Return the lines of the material below exactly, beginning with the line that has "[2020] JMCA Crim 30" in it and finishing with the line that has "Since appointment, we" in it. Leave all pictures aside.
---
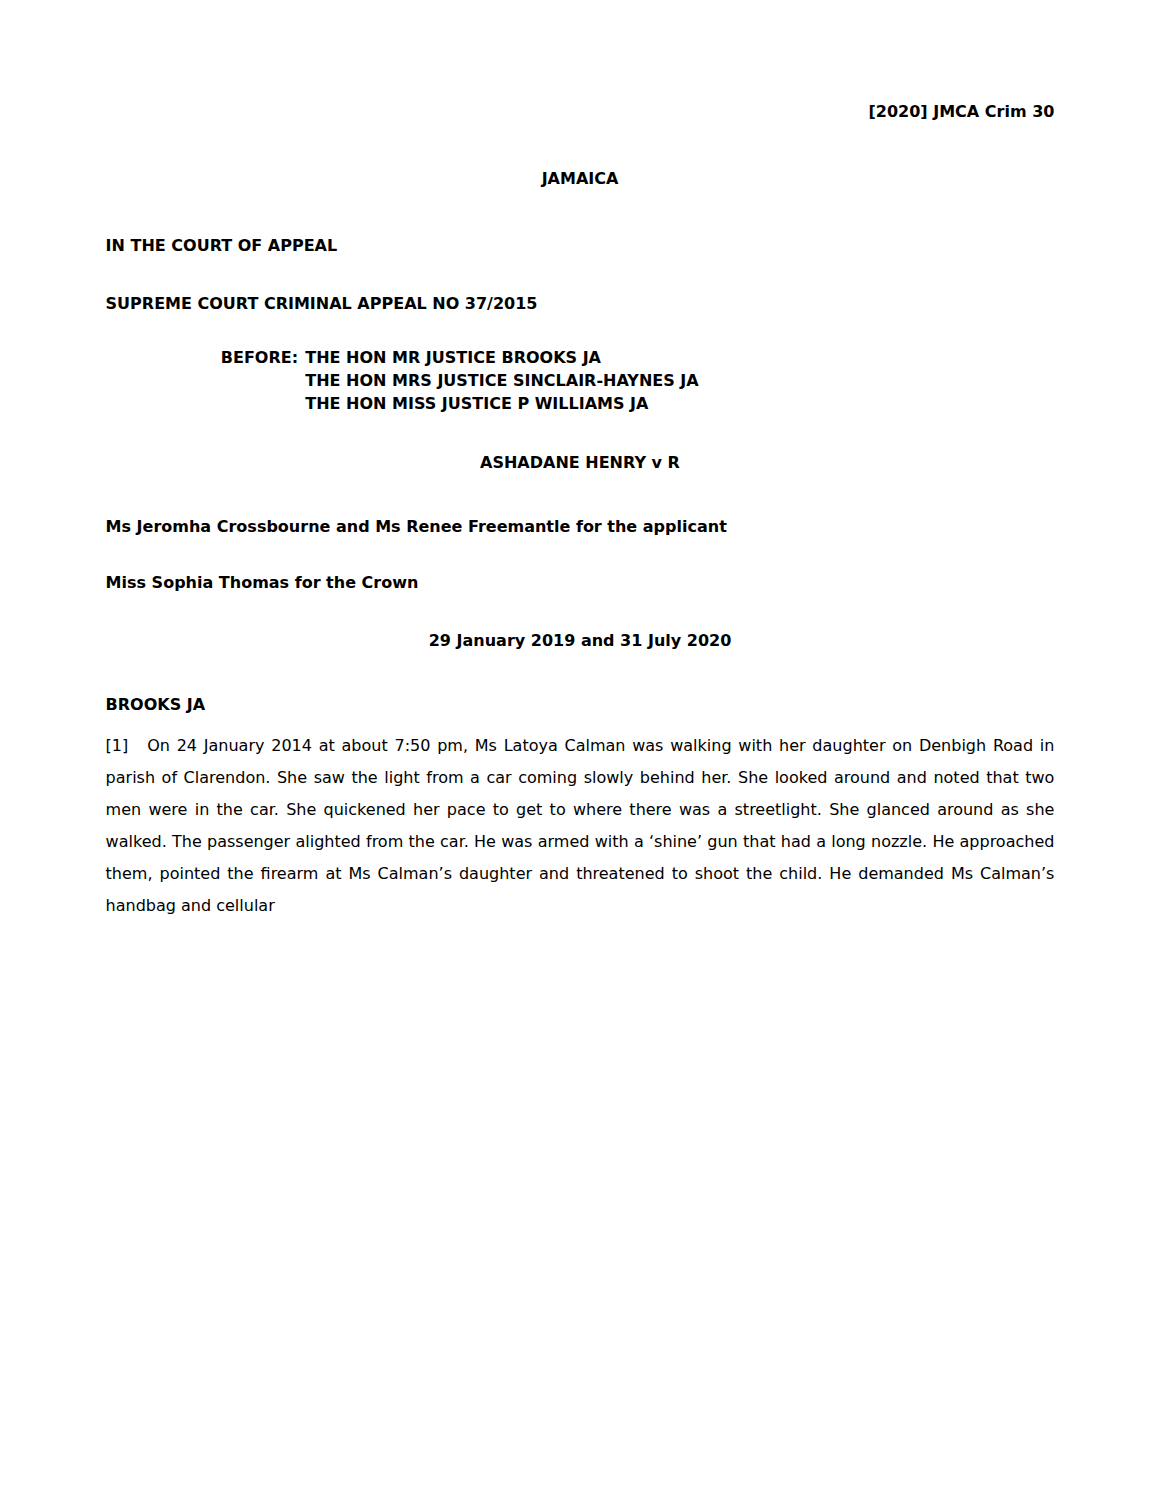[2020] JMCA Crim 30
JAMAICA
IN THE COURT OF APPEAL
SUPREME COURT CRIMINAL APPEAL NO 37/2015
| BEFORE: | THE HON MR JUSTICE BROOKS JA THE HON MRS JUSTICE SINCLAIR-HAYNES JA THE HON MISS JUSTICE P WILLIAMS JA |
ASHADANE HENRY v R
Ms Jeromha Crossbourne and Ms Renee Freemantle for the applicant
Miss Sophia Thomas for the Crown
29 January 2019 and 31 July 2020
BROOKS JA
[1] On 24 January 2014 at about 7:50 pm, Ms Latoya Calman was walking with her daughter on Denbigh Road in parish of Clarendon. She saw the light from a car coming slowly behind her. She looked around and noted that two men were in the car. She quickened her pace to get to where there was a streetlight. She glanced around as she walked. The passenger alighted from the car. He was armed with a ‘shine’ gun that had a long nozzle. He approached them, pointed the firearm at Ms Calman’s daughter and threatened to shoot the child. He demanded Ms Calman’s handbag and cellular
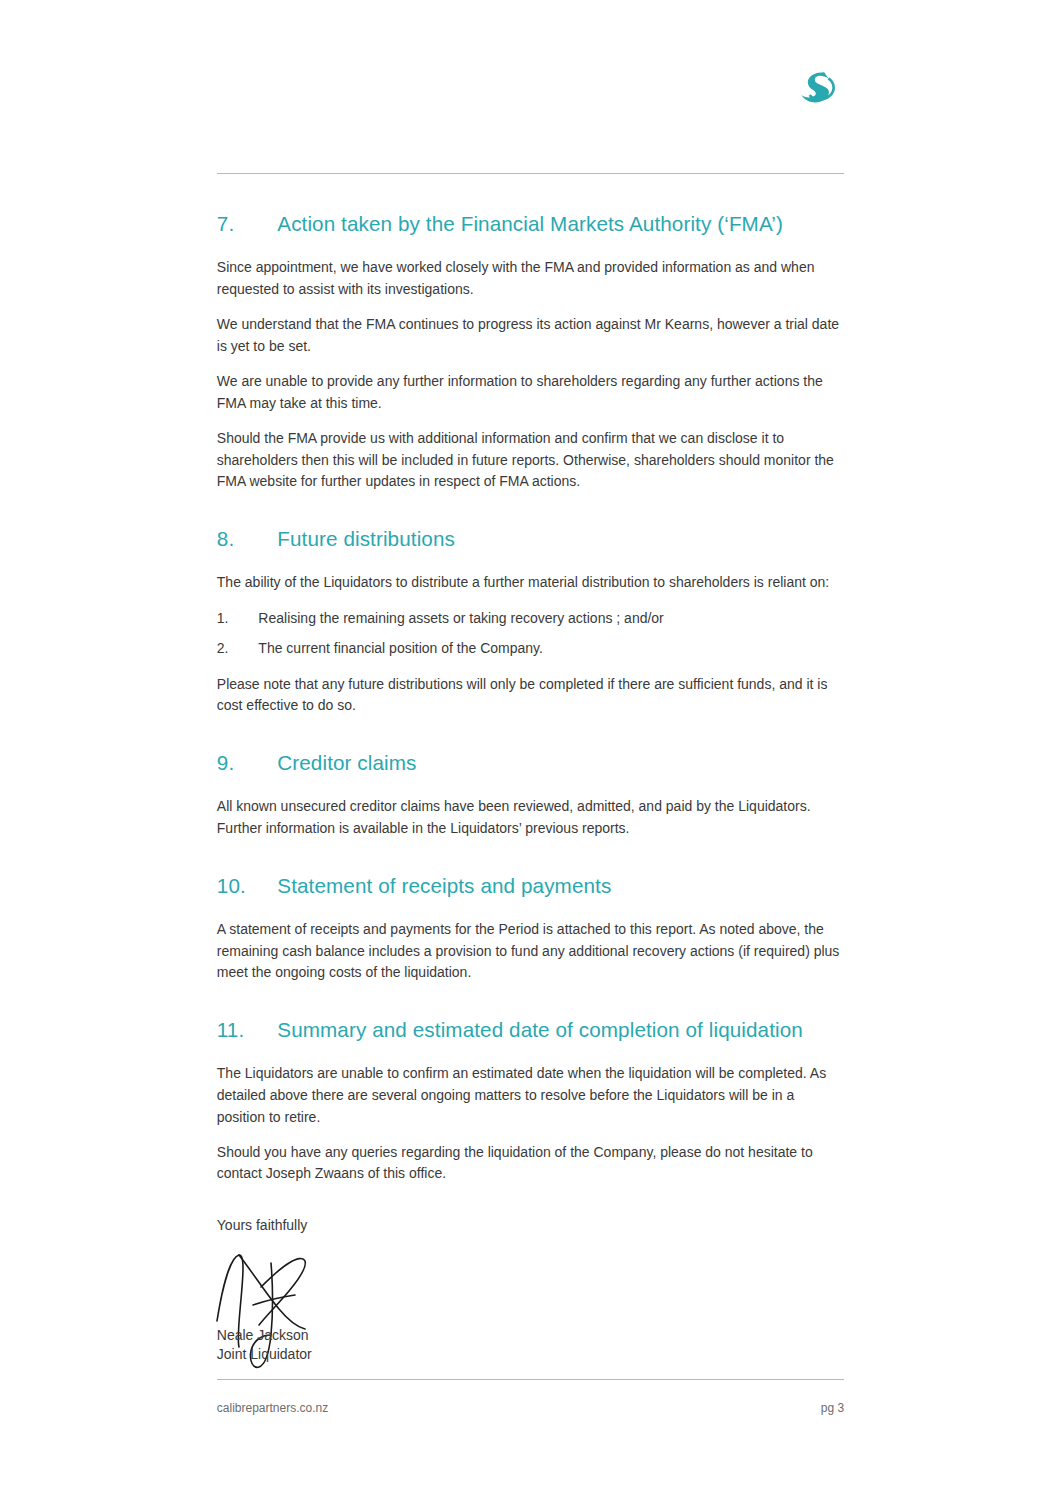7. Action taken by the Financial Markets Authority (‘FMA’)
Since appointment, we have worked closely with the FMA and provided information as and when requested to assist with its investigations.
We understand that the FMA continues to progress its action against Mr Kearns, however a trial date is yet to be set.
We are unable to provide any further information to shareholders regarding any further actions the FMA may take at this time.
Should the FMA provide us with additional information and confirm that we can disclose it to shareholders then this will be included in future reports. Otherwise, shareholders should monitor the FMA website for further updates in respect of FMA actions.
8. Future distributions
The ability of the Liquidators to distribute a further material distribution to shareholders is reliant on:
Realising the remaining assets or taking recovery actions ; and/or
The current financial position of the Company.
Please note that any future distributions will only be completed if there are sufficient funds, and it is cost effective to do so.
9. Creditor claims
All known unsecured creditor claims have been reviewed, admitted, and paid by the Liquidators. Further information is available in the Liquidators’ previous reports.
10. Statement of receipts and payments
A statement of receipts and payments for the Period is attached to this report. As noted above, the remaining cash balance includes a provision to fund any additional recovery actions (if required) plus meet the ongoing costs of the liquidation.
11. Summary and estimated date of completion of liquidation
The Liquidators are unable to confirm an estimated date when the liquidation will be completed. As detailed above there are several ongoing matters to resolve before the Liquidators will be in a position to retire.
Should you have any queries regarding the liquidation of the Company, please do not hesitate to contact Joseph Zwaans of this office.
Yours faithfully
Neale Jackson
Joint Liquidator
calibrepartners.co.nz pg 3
---
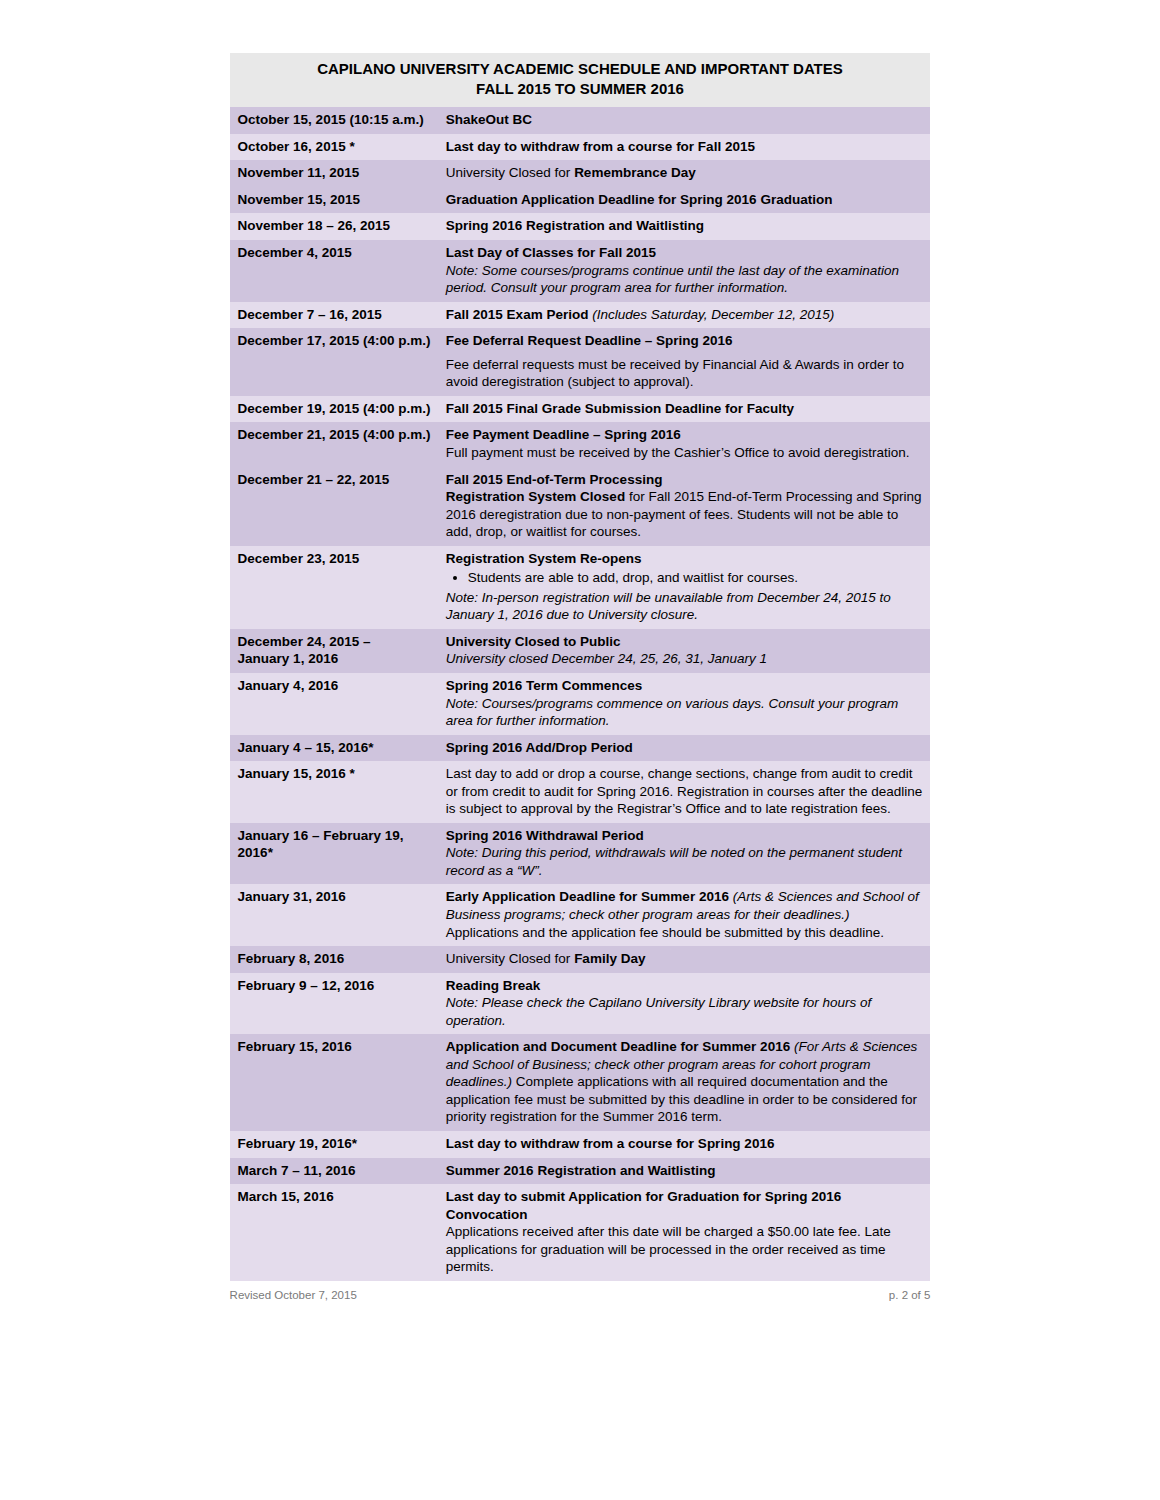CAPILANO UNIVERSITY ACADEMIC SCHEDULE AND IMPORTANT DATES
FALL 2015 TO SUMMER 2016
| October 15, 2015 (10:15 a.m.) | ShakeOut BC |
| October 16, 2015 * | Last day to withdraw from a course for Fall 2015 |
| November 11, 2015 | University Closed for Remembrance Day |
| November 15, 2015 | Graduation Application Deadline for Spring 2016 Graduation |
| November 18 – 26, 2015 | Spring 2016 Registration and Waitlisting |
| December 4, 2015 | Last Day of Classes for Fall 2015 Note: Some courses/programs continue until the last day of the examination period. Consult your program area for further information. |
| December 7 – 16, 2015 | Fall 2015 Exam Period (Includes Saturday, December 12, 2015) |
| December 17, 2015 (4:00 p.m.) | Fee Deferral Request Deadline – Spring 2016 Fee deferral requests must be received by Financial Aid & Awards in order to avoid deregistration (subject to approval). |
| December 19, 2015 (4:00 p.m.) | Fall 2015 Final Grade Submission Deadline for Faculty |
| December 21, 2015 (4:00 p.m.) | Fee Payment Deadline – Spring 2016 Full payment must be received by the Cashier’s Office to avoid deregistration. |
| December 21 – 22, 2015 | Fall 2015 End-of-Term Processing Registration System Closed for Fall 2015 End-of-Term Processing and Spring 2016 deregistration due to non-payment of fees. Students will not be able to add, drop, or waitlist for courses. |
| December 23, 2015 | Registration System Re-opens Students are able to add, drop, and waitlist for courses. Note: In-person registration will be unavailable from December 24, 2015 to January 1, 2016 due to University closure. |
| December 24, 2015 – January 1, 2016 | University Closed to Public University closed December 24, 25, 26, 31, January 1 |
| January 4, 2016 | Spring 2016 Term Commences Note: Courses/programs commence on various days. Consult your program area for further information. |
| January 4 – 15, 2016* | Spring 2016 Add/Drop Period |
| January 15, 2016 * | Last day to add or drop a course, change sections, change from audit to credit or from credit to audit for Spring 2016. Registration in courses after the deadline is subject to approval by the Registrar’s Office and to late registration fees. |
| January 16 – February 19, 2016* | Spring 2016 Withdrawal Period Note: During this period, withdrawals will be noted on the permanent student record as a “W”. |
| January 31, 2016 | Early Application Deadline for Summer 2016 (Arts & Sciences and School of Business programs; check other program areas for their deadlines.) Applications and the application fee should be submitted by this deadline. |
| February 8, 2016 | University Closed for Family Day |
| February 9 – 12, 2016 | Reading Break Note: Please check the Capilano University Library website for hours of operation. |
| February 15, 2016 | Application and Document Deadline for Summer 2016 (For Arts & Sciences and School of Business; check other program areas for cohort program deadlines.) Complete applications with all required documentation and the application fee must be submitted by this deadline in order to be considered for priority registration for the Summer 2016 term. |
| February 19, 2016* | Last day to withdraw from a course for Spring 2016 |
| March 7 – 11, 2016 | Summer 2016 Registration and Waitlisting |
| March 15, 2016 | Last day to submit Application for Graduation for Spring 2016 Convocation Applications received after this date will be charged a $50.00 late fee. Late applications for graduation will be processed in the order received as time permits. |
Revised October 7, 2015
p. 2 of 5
---
§ **Your response**
[2020] JMCA Crim 30
JAMAICA
IN THE COURT OF APPEAL
SUPREME COURT CRIMINAL APPEAL NO 37/2015
| BEFORE: | THE HON MR JUSTICE BROOKS JA THE HON MRS JUSTICE SINCLAIR-HAYNES JA THE HON MISS JUSTICE P WILLIAMS JA |
ASHADANE HENRY v R
Ms Jeromha Crossbourne and Ms Renee Freemantle for the applicant
Miss Sophia Thomas for the Crown
29 January 2019 and 31 July 2020
BROOKS JA
[1] On 24 January 2014 at about 7:50 pm, Ms Latoya Calman was walking with her daughter on Denbigh Road in parish of Clarendon. She saw the light from a car coming slowly behind her. She looked around and noted that two men were in the car. She quickened her pace to get to where there was a streetlight. She glanced around as she walked. The passenger alighted from the car. He was armed with a ‘shine’ gun that had a long nozzle. He approached them, pointed the firearm at Ms Calman’s daughter and threatened to shoot the child. He demanded Ms Calman’s handbag and cellular
7. Action taken by the Financial Markets Authority (‘FMA’)
Since appointment, we have worked closely with the FMA and provided information as and when requested to assist with its investigations.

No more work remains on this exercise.